The goal aka the functional spec

It would be super nice if BSO’s DATAEXPORT calc script function did a TRUNCATE to clear the table, or at least had the option of doing a TRUNCATE, before writing to a SQL target.

Two paths not taken

Just too much of a hack, even for me

One approach would be to use the @CalcMgrExecute function I wrote about (and I still owe part three of that series to you, Gentle Reader), run a MaxL script, in that MaxL script use the shell grammar, run a SQL*Plus (if Oracle) or sqlcmd (if SQL Server) script that does the TRUNCATE and then return back to the calling MaxL script, end it, and do the export as the next step in the original calc script.  At least I am pretty sure that would work but it is just too clunky for words.  I would go down this path if I wasn’t allowed to make the modifications I am about to describe but I would hate myself in the morning.
━━━
● **Tasks**:
**a.** The post on BSO's DATAEXPORT function names two calc script functions and two database scripting tools, one for Oracle and one for SQL Server. List all four.
**b.** In the post on BSO's DATAEXPORT function, what does the writer wish the function did before writing to a SQL target?
**c.** Write a continuation of the post on BSO's DATAEXPORT function that picks up right after its final sentence.
The entries that come after this point are separate material and are not part of the post on BSO's DATAEXPORT function.
━━━
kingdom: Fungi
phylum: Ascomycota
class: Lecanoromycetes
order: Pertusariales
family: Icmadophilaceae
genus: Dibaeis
━━━
● **Task-by-task results**:
**a.**
- DATAEXPORT
- @CalcMgrExecute
- SQL*Plus
- sqlcmd

**b.** It would do a TRUNCATE to clear the table, or at least offer the option of doing one.

**c.**
The way I would like to do it, but cannot

What occurred to me was that a SQL trigger that did a TRUNCATE before the INSERT from DATAEXPORT would do the trick.  Unfortunately, this cannot work because of the way Essbase writes to relational tables.

Would you believe…

That the default for Essbase is to do separate INSERTs for each and every line in the export?  I had heard this from My Man In California (MMIC) aka Glenn Schwartzberg but like oh so many words of wisdom he drops my way (MMIC is a very giving guy and I a forgetful one), I completely forgot.  Why does this inefficient approach to writing to relational matter?

It all goes KABOOM

It matters because the common SQL triggers of BEFORE INSERT TRIGGER (Oracle) and INSTEAD OF INSERT (SQL Server) would fire each and every time Essbase writes to the table.

Here’s what SQL Profiler showed me as the DATAEXPORT code ran:

There are 2,645 records to export out of Sample.Basic and that requires 2,645 INSERT statements.  Eeek.

It might be possible, although inefficient, to use these triggers to do the TRUNCATE and then copy the single record to yet another table, but that is an ugly approach one that I am not sure I have thought through completely as that target would need to be truncated on first write.  So maybe an INSERT trigger is not on.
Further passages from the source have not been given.